From Voxels to Mutations: Stability-Aware Multi-Target CT Imaging Prediction of EGFR and KRAS Mutations
Abstract
Purpose
To address the limited robustness of existing CT-based radiogenomic models, this study develops a multicenter framework for non-invasive dual prediction of EGFR and KRAS gene mutations in personalized management of non-small cell lung cancer (NSCLC), comparing handcrafted-radiomic (HRF)/deep-radiomic features (DRF, extracted from pre-trained deep-learning networks), and combined radiomic-features to improve generalizability across heterogeneous datasets.
Methods
We conducted a retrospective multicenter radiogenomic study of 1,082 patients with NSCLC from 12-public-CT cohorts, with genomic-mutation data available for 136 cases. Tumors were segmented by two physicians and validated by an expert. 496 IBSI-compliant HRFs and 511 DRFs were extracted using the PySERA framework. Both supervised (SL) and semi-supervised learning (SSL) approaches were evaluated. In SL, 27 feature selection and 29 attribute extraction algorithms were paired with 29 classifiers, and assessed using five-fold cross-validation on labeled data from one center (NSCLC-Radiogenomics, n=123), with external-nested testing performed on an independent cohort (TCGA-LUAD, n=13). In SSL, missing mutation labels from 10 additional centers (n=946) were pseudo-labeled using logistic-regression and incorporated into the training set within each fold, while unlabeled cases were excluded from validation and testing.
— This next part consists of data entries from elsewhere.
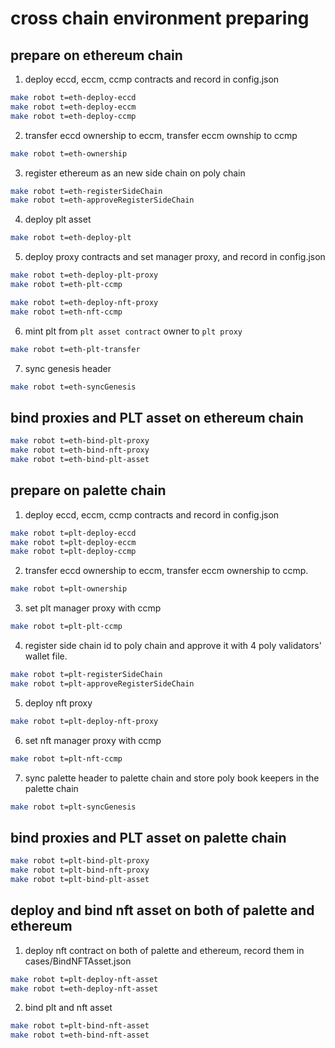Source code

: # cross chain environment preparing

## prepare on ethereum chain

1. deploy eccd, eccm, ccmp contracts and record in config.json
```bash
make robot t=eth-deploy-eccd
make robot t=eth-deploy-eccm
make robot t=eth-deploy-ccmp
```

2. transfer eccd ownership to eccm, transfer eccm ownship to ccmp
```bash
make robot t=eth-ownership
```

3. register ethereum as an new side chain on poly chain
```bash
make robot t=eth-registerSideChain
make robot t=eth-approveRegisterSideChain
```

4. deploy plt asset
```bash
make robot t=eth-deploy-plt
```

5. deploy proxy contracts and set manager proxy, and record in config.json
```bash
make robot t=eth-deploy-plt-proxy
make robot t=eth-plt-ccmp

make robot t=eth-deploy-nft-proxy
make robot t=eth-nft-ccmp
```

6. mint plt from `plt asset contract` owner to `plt proxy`
```bash
make robot t=eth-plt-transfer
```

7. sync genesis header
```bash
make robot t=eth-syncGenesis
```

## bind proxies and PLT asset on ethereum chain
```bash
make robot t=eth-bind-plt-proxy
make robot t=eth-bind-nft-proxy
make robot t=eth-bind-plt-asset
```

## prepare on palette chain
1. deploy eccd, eccm, ccmp contracts and record in config.json
```bash
make robot t=plt-deploy-eccd
make robot t=plt-deploy-eccm
make robot t=plt-deploy-ccmp
```

2. transfer eccd ownership to eccm, transfer eccm ownership to ccmp.
```bash
make robot t=plt-ownership
```

3. set plt manager proxy with ccmp
```bash
make robot t=plt-plt-ccmp
```

4. register side chain id to poly chain and approve it with 4 poly validators' wallet file.
```bash
make robot t=plt-registerSideChain
make robot t=plt-approveRegisterSideChain
```

5. deploy nft proxy
```bash
make robot t=plt-deploy-nft-proxy
```

6. set nft manager proxy with ccmp
```bash
make robot t=plt-nft-ccmp
```

7. sync palette header to palette chain and store poly book keepers in the palette chain
```bash
make robot t=plt-syncGenesis
```

## bind proxies and PLT asset on palette chain
```bash
make robot t=plt-bind-plt-proxy
make robot t=plt-bind-nft-proxy
make robot t=plt-bind-plt-asset
```

## deploy and bind nft asset on both of palette and ethereum
1. deploy nft contract on both of palette and ethereum, record them in cases/BindNFTAsset.json
```bash
make robot t=plt-deploy-nft-asset
make robot t=eth-deploy-nft-asset
```   

2. bind plt and nft asset
```bash
make robot t=plt-bind-nft-asset
make robot t=eth-bind-nft-asset
```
Model selection used a stability-aware composite score combining mean performance and variability of balanced accuracy, recall, precision, F1-score, and ROC-AUC, prioritizing reproducible and generalizable classifiers while penalizing instability.
Results
HRF-based models demonstrated superior robustness and generalizability under SSL. Random Forest-based feature importance linked with Histogram Gradient Boosting, achieving cross-validation ROC-AUC=0.93±0.02 and accuracy=0.88±0.01, as well as external testing ROC-AUC and accuracy=0.77±0.07 and 0.77±0.00. DRF-based models or a mixture of DRF and HRFs showed high cross-validation performance (~0.97) but markedly reduced external AUC (~60%). Across all algorithms, SSL significantly outperformed SL (P<0.05).
Conclusion
Standardized HRFs, combined with machine learning within an SSL framework, provide a robust and generalizable approach for non-invasive dual prediction of EGFR/KRAS mutations in NSCLC across multicenter datasets.